As the Moon moves at different speeds in different portions of its orbit, according to its distance from the Earth, while its rotation on its axis is uniform, the result is that we sometimes see a little farther around one edge of the Moon and sometimes around the other. This is called the Moon's libration—i. e., balancing—in longitude. As the axis of the Moon is somewhat inclined to the plane of its orbit, it turns sometimes one pole toward the Earth and sometimes the other, for the same reason that the Earth turns its poles alternately toward the Sun. This is called the Moon's libration in latitude. These librations each amount to about seven degrees, and as a result we do see a little of the other side of the Moon—in fact, about nine per cent.; there therefore remains only forty-one per cent, of which we never see anything at all. The librations of the Moon are quite readily detected with the naked eye if we are used to the configurations of its surface.
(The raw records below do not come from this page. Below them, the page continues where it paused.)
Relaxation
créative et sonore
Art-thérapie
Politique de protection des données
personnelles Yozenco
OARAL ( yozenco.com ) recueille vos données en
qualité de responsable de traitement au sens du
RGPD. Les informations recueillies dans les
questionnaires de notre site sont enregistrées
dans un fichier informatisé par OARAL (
They may be seen on the photographs if we compare Plate 16D with 16E and Plate 10B with 10C.

Although as compared with most of the celestial motions the speed of the Moon in its orbit about the Earth is extremely slow, yet as compared with our terrestrial standards it is quite rapid. It moves with a mean velocity of 3,350 feet per second, or a little faster than the highest speed yet given to a cannon-ball. This velocity is most readily observed at the time of a total solar eclipse, when the observer, if located upon a hill or mountain, may watch the shadow of the Moon as it sweeps over him across the

  1. Annals of Harvard College Observatory, XVIII., p. 75.